Abstract 476P
Background
CyPep-1 is a synthetic tumor membrane targeting 27-D-aminoacid alpha-helical peptide. Preclinical studies with CyPep-1 have demonstrated immunogenic cell death and synergism with anti-PD1 antibodies. The dose-escalation part of this study assessed safety and determined the recommended dose for further development (RP2D).
Methods
Patients with assessable and injectable non-ulcerating cutaneous or subcutaneous tumor deposits were eligible. Three predefined dose levels (DL) of CyPep-1 were studied: 0.5, 2 and 5 mg/mL. CyPep-1 was administered intratumorally (IT) every 14 days for 3 doses in volumes up to 4 mL per administration, depending on tumor size. Preferentially IT administration was pursued in a single lesion, but up to 3 lesions could be injected. PK Blood samples were collected pre-dose and 15, 30, 60 & 240 min. post-dose after the first IT administration. Cytokines, TCR clonality & blood cell immunophenotyping were assessed pre-dose and on days 15 & 36 post-dose. Pre- and post-treatment biopsies from an injected lesion were analyzed. The DLT observation period was 6 weeks. Response assessment was performed every 8 weeks.
Results
Fourteen pts were enrolled, twelve completed the DLT period: 3 DL1, 3 DL2, 6 in DL3. All pts had exhausted SoC therapy. No DLT was observed. One pt discontinued treatment after three IT administrations due to ulceration of the injected lesion. Injection site reactions were noted in 79% (11/14), mainly mild pain (related to IT administration). No grade 3 or higher treatment related AEs were observed. PK: Concentrations below limit of quantification in 5 pts (10 ng/mL). Six pts had detectable levels that peaked at 15 minutes. Highest concentration observed in 1 pt was 226 ng/mL. Tumor biopsy analysis revealed increased cell death and necrosis (range 10-80%) in 5 of 6 pts at DL3. TCR clonality: increased clonality in peripheral blood after treatment. Two patients had iRECIST SD lasting > 8 months.
Conclusions
CyPep-1 IT is well tolerated at the RP2D of 5.0 mg/mL. PK data showed minimal systemic exposure with IT injection. Histopathologic examination showed local oncolytic effect, and TCR clonal changes were consistent with systemic immune activation.

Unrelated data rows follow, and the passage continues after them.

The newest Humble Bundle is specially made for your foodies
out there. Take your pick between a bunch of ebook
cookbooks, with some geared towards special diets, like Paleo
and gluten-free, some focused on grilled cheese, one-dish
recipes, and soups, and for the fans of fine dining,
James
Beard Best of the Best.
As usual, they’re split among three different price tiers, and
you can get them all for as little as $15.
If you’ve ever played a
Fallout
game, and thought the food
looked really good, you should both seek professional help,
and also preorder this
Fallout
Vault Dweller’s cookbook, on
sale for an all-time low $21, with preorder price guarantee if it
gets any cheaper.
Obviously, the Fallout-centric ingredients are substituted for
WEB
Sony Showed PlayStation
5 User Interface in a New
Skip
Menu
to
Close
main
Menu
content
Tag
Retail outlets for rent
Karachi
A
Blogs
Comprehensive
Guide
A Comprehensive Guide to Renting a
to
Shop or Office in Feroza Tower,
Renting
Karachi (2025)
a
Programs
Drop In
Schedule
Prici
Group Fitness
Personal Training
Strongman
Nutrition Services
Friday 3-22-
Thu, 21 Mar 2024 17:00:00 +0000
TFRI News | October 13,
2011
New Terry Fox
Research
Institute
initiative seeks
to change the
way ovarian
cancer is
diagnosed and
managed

Clinical trial identification
NCT04260529.
Editorial acknowledgement
Legal entity responsible for the study
Cytovation AS.
Funding
Cytovation AS.
Disclosure
L. Prestegarden: Financial Interests, Personal, Full or part-time Employment, Stocks/Shares: Cytovation. C. Pico-Navarro: Financial Interests, Personal, Full or part-time Employment: Cytovation. All other authors have declared no conflicts of interest.